**PROBLEMS TO SOLVE:**
a) In the question about running a Python process as a daemon, rewrite everything from "The endpoint of" down to "it crashes somehow.", swapping "script" for "wrapper".
b) Answer these questions about the Python daemon question:
(i) About how often does the program perform tasks?
(ii) Which library is the remote cluster's communication and scheduling logic built with?
(iii) Which method does the endpoint script run after initializing the threaded class?
c) The Python daemon question describes the program as the core of a big cluster. List the jobs the text says that core handles.

*** PAGE EXCERPT

DGoiko
DGoiko

Reputation: 378

Python process as proper daemon (and optionally Windows Service)

I'm implementing a program that runs 24/7. It is continuously performing tasks every 15 seconds or so, however, some tasks may take arbitrary time to run (more than 15 secs), and it is not recommended to perform other operations on the same worker while it's running the task (some tasks involve the deployment and elimination of virtual machine instances). Doing this with an stateless cronjob would require a complex locks logic which will be hardly scalable, so it is not an option.

The program has a complex and heavy state, is basically the core or a big cluster that handles job scheduling, checking status, restarting dead jobs and updating the final results, so de idea is to have it always running as the core of the system.

Right now the complete software is implemented as a subclass of threading.Thread with all the concurrency considerations already solved.

The endpoint of the system is a VERY SIMPLE script which reads configs from arguments and files and initialices the threaded class with'em. After that, it runs the start() method and waits forever, relaunching the main class if it crashes somehow.

What I want to do is to implement this simple class as a well-behaved daemon process (right now I'm using nohup and & to get things done) with start/stop AND a simple status method which prints info about running jobs, size of current cluster, etc, all simple text. Right now I've a signal listener which emulates stop() and status() by gracefully stopping the threads (if needed) and printing output to a file.

The remote cluster and it's communication/schedule logic is a custom implementation using Pyro4, so one option would be to register the main process itself in the Pyro Daemon, so one alternative would be to register the daemonizable class itself and use some custom python code to connect to it and get the status, however, I think this is overkill and relies on pyro daemon, which adds innecesary failure points to the system.

I came across several libraries that claim to make proper daemons:

Those classes look robust and simple enough to fit my current needs (I haven't found out how to make the status() part yet, however, it must be easy). Is there any other library that does it in a more robust way? right now I've no time to spend performing stability checks on the daemon library, so even if it may be a bit opinion-based I'd like to know your thoughts and practical experience on this.

All this is about linux daemons, however, is there any SIMPLE class that handles windows services as well as linux daemons? My current program is linux-only due to other external limitations but in the future it would be nice to avoid programming two different branches.

******
*** THE DATA

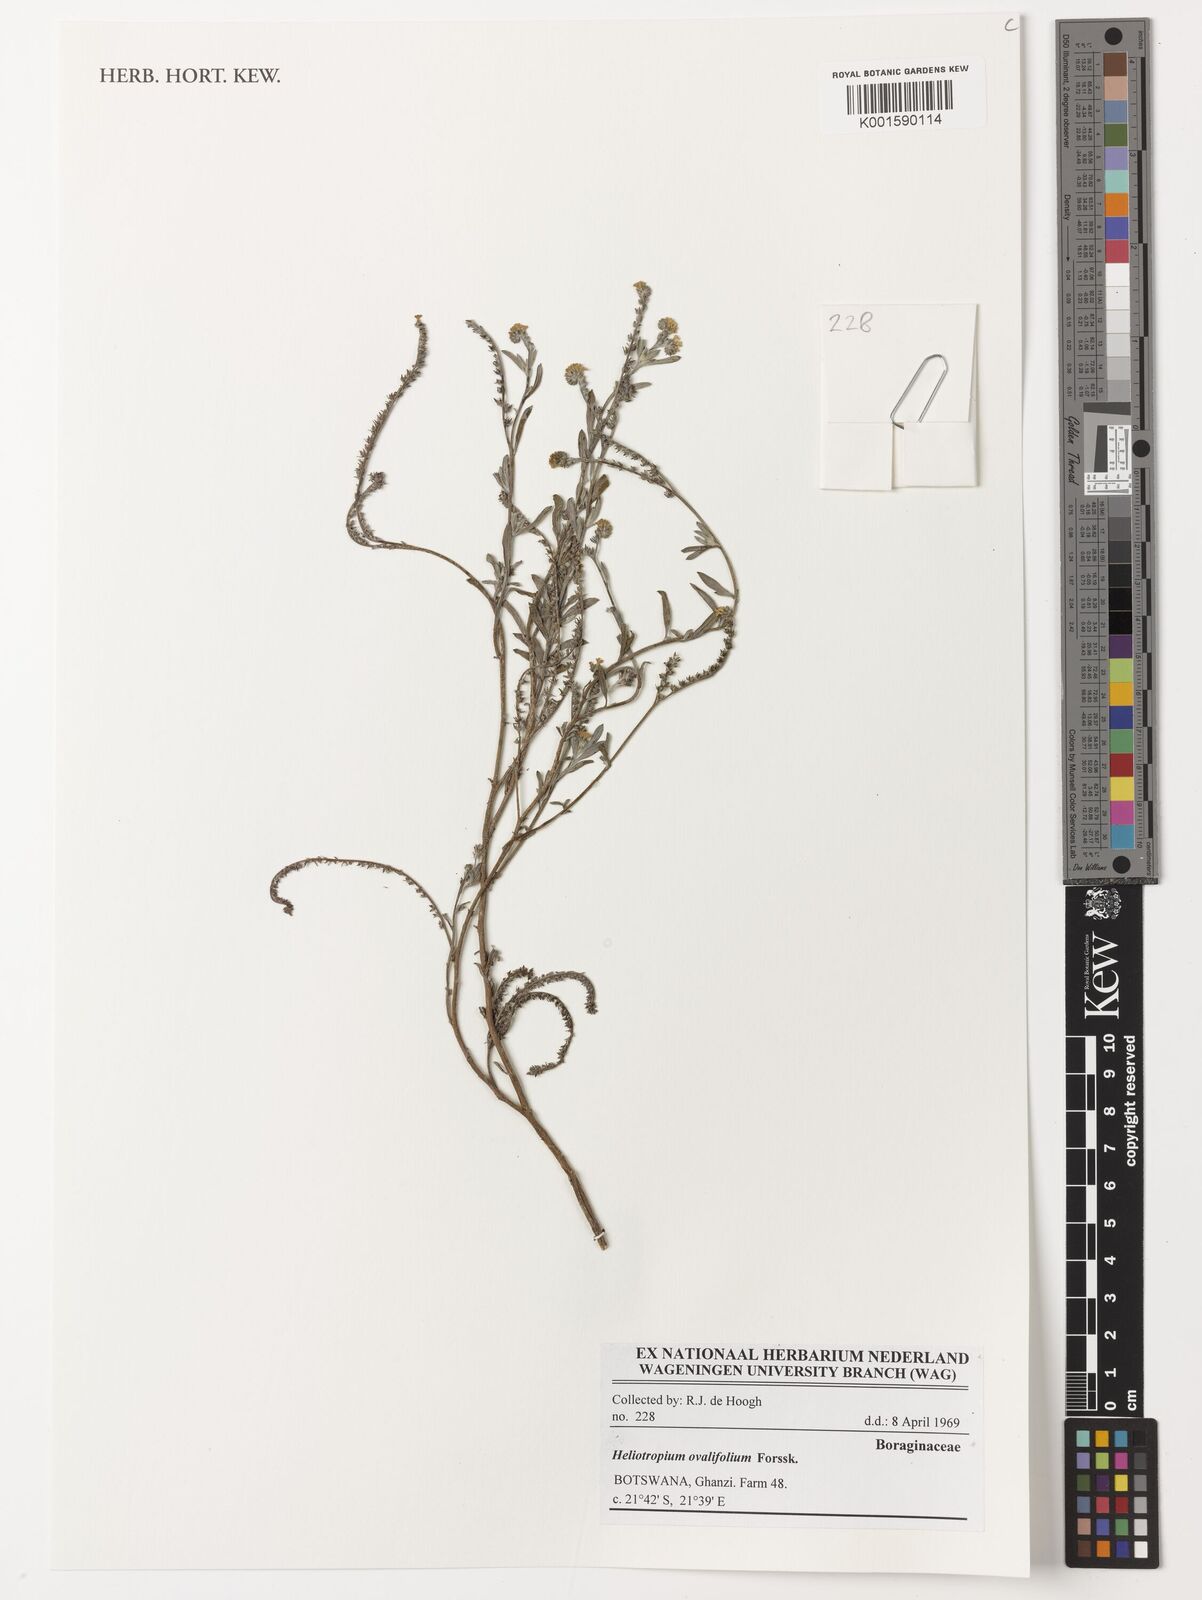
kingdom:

******

**ANSWERS PER TASK:**
a)
The endpoint of the system is a VERY SIMPLE wrapper which reads configs from arguments and files and initialices the threaded class with'em. After that, it runs the start() method and waits forever, relaunching the main class if it crashes somehow.

b)
(i) Every 15 seconds or so.
(ii) Pyro4.
(iii) The start() method.

c)
- Job scheduling
- Checking status
- Restarting dead jobs
- Updating the final results